The other risk with playing too close to the platform is that over time platforms tend to integrate much of the adjacent functionality delivered by ecosystem vendors into the core platform. In many cases, while the size of a participant’s business while large by itself is relatively small in the context of the platform provider’s revenue total stream for platform related revenue, platforms by their nature add core functionality by going after the next closest piece to the platform.

Risk Mitigation
For those evaluating the risk of investing in companies building on a particular platform, rather than investing in a company that some day has the potential to be a platform in and of itself, the question is whether they can invest in the company and have it get to an interesting size so that it can have a near equal relationship with the platform. By interesting size, I mean, on a path to go public or to actually go public as a tool to have the public markets support its market position and valuation.

While Amazon may change their business model for Web Services in the future, all indications so far point to delivering a great platform for its partners by competing on operational efficiency at scale – as signaled by the recent price decrease. And Amazon is well positioned to deliver on that promise given the scale of the operation it runs.

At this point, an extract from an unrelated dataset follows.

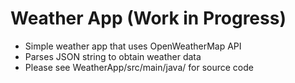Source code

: # Weather App (Work in Progress)
 - Simple weather app that uses OpenWeatherMap API
 - Parses JSON string to obtain weather data
 - Please see WeatherApp/src/main/java/ for source code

Other platforms tend to have an innate desire to deliver not only platform functionality upon which applications can be built, but to involve themselves in distribution as well. It goes without saying that platforms, by their very nature, need applications to be successful. A platform without applications built on top of it is much like a tree falling in the forest with no one to hear it. To get these applications developed, platforms build their own applications (Office on Windows) to seed the platform, and then work to get adoption of the platform by others. They help the early ecosystem partners not only on technology but also with distribution, that is, customer acquisition.

Getting leverage on distribution cost is critical to the sucess of a venture backed company. And a platform can be a very appealing partner in getting that distribution, at the beginning. In most cases, in fact, it is simply too good an opportunity to pass up. The risk to the startup comes later when the platform provider has the option of changing the economics of the relationship. Or when the platform provider integrates external functionality that is too close to the platform.

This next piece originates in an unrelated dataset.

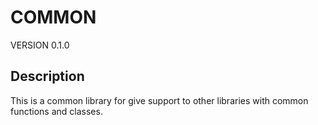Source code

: # COMMON

VERSION 0.1.0

## Description

This is a common library for give support to other libraries with common functions and classes.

Amazon, one of several in the platform game, is doing an excellent job signaling that it is truly a platform upon which it wants others to build. AWS appears to be about easiest access, low cost utility computing first, and distribution control a distant second, if at all. That could change, of course, but it is unlikely because it would undermine the core value proposition of AWS as a cloud platform.

That’s good news for startups and venture investors alike.

Conclusion
It is typically a bad idea to set out to build a platform company from the get-go. That’s because people buy and use products, not platforms. But those companies that are huge do ultimately become platforms. Salesforce.com was a CRM application first. Now Force.com is endeavoring to become a platform. Amazon was a book-seller first, now it’s a platform. Facebook was an application first, now it too is trying to become a platform. What is common across all these platforms and platforms-to be are that they were products first, platforms second. What will be different is the extent to which new application companies come to rely on them for distribution.

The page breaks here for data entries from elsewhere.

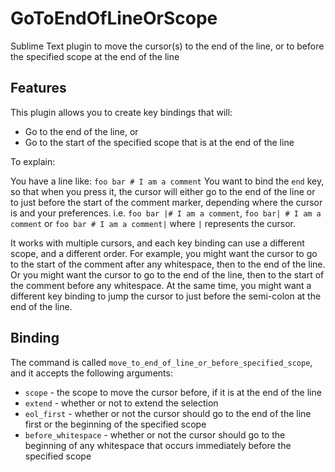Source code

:# GoToEndOfLineOrScope
Sublime Text plugin to move the cursor(s) to the end of the line, or to before the specified scope at the end of the line

## Features

This plugin allows you to create key bindings that will:

- Go to the end of the line, or
- Go to the start of the specified scope that is at the end of the line

To explain:

You have a line like: `foo bar # I am a comment`
You want to bind the `end` key, so that when you press it, the cursor will either go to the end of the line or to just before the start of the comment marker, depending where the cursor is and your preferences.
i.e. `foo bar |# I am a comment`, `foo bar| # I am a comment` or `foo bar # I am a comment|` where `|` represents the cursor.

It works with multiple cursors, and each key binding can use a different scope, and a different order.  For example, you might want the cursor to go to the start of the comment after any whitespace, then to the end of the line. Or you might want the cursor to go to the end of the line, then to the start of the comment before any whitespace. At the same time, you might want a different key binding to jump the cursor to just before the semi-colon at the end of the line.

## Binding

The command is called `move_to_end_of_line_or_before_specified_scope`, and it accepts the following arguments:
- `scope` - the scope to move the cursor before, if it is at the end of the line
- `extend` - whether or not to extend the selection
- `eol_first` - whether or not the cursor should go to the end of the line first or the beginning of the specified scope
- `before_whitespace` - whether or not the cursor should go to the beginning of any whitespace that occurs immediately before the specified scope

As I wrote some time ago, I’d rather have a company that ultimately defines the ecosystem and owns the customer (or user) than a company that is part of the ecosystem. I’m certainly not against investing in companies that are not ultimately platforms — many valuables ones have and will continue to be built. And by the nature of platform success, you’re a product before you’re a platform.

But those that are able to obtain product success and then make the transition to platform have proven time and again to be most valuable.